Request:
Go through the entries below. Copy out every line that contains "비유동자산".

Extracted material:
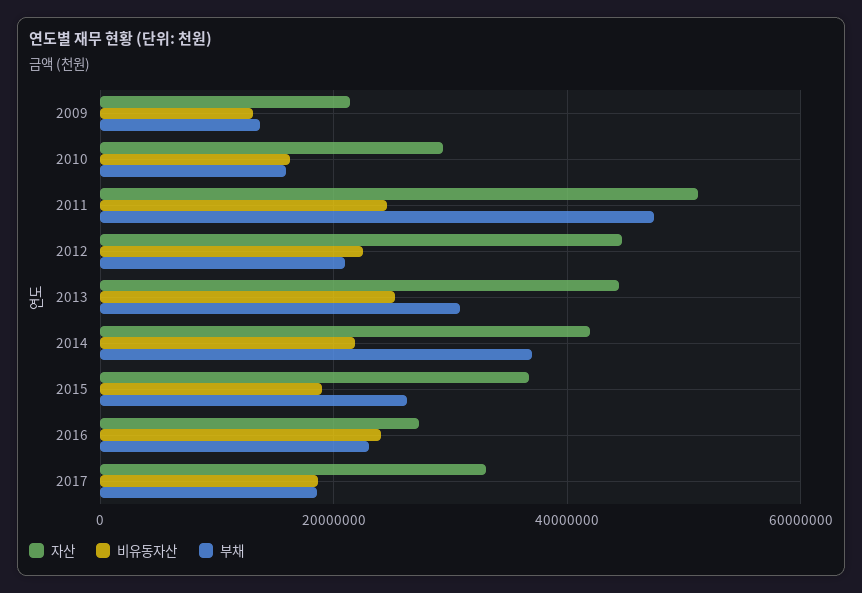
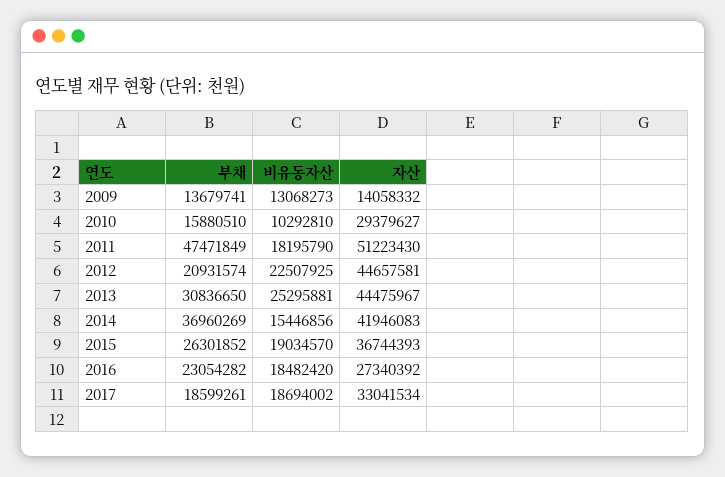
자산, 2009: 22000000 -> 14058332
비유동자산, 2010: 16000000 -> 10292810
비유동자산, 2011: 24000000 -> 18195790
비유동자산, 2014: 22000000 -> 15446856
비유동자산, 2016: 24000000 -> 18482420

The answer:
비유동자산, 2010: 16000000 -> 10292810
비유동자산, 2011: 24000000 -> 18195790
비유동자산, 2014: 22000000 -> 15446856
비유동자산, 2016: 24000000 -> 18482420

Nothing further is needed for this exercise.